[Element and region listings]
+===+

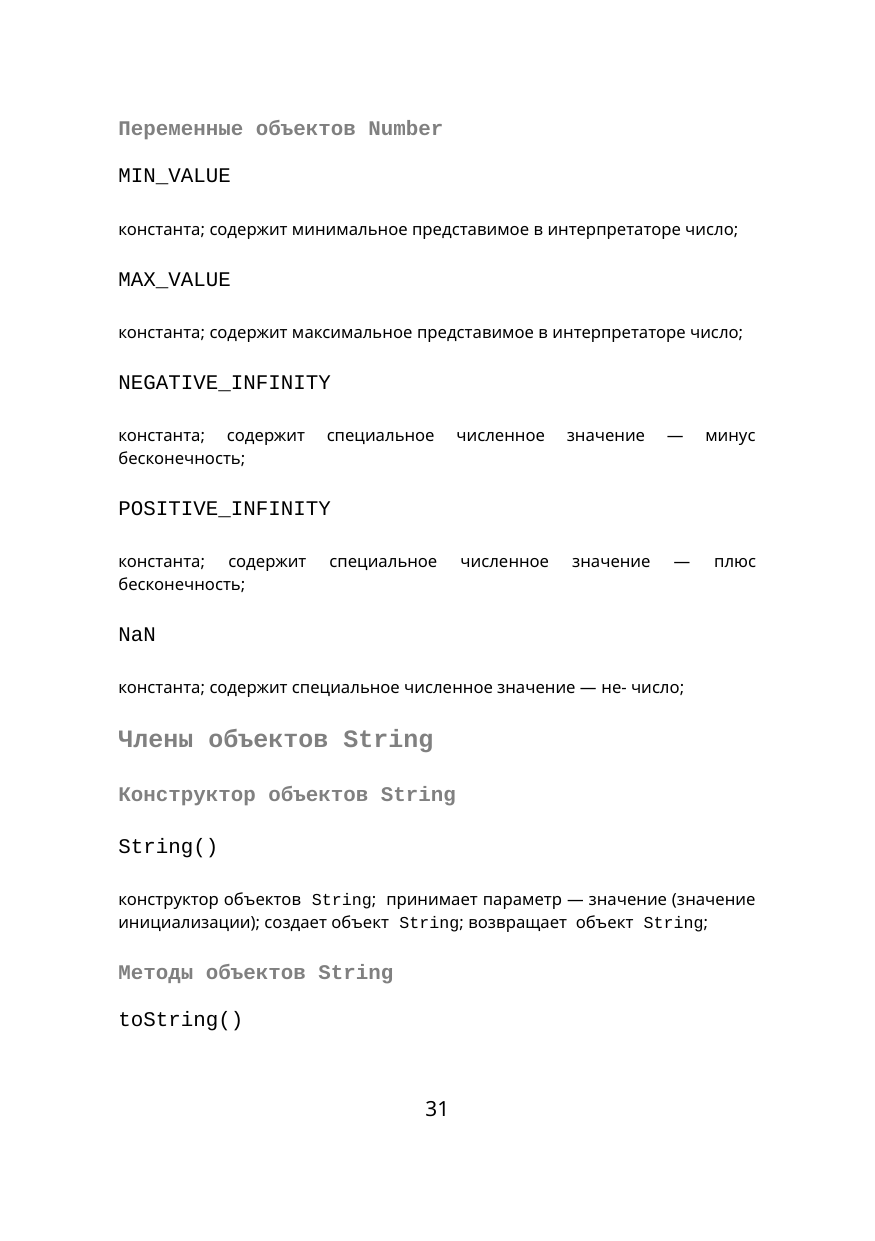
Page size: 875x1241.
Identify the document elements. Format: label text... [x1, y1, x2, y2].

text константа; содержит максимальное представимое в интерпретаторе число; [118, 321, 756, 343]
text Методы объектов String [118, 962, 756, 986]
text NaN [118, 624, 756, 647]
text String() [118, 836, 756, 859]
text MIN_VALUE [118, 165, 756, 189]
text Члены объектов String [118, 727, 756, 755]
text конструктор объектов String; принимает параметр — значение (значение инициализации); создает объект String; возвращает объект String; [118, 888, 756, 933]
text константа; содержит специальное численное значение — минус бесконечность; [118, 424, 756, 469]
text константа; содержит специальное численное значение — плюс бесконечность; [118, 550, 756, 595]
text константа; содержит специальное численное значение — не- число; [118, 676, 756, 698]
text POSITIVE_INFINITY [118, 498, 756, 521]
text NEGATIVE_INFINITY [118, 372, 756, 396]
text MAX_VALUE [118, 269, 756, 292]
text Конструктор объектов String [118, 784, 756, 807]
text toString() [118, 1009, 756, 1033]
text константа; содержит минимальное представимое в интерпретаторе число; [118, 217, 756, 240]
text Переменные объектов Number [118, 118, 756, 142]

+===+

**STATED EXERCISE:**
Where in the records does the string "константа" appear? Copy out every line that contains it.

**CORRECT ANSWER:**
text константа; содержит максимальное представимое в интерпретаторе число; [118, 321, 756, 343]
text константа; содержит специальное численное значение — минус бесконечность; [118, 424, 756, 469]
text константа; содержит специальное численное значение — плюс бесконечность; [118, 550, 756, 595]
text константа; содержит специальное численное значение — не- число; [118, 676, 756, 698]
text константа; содержит минимальное представимое в интерпретаторе число; [118, 217, 756, 240]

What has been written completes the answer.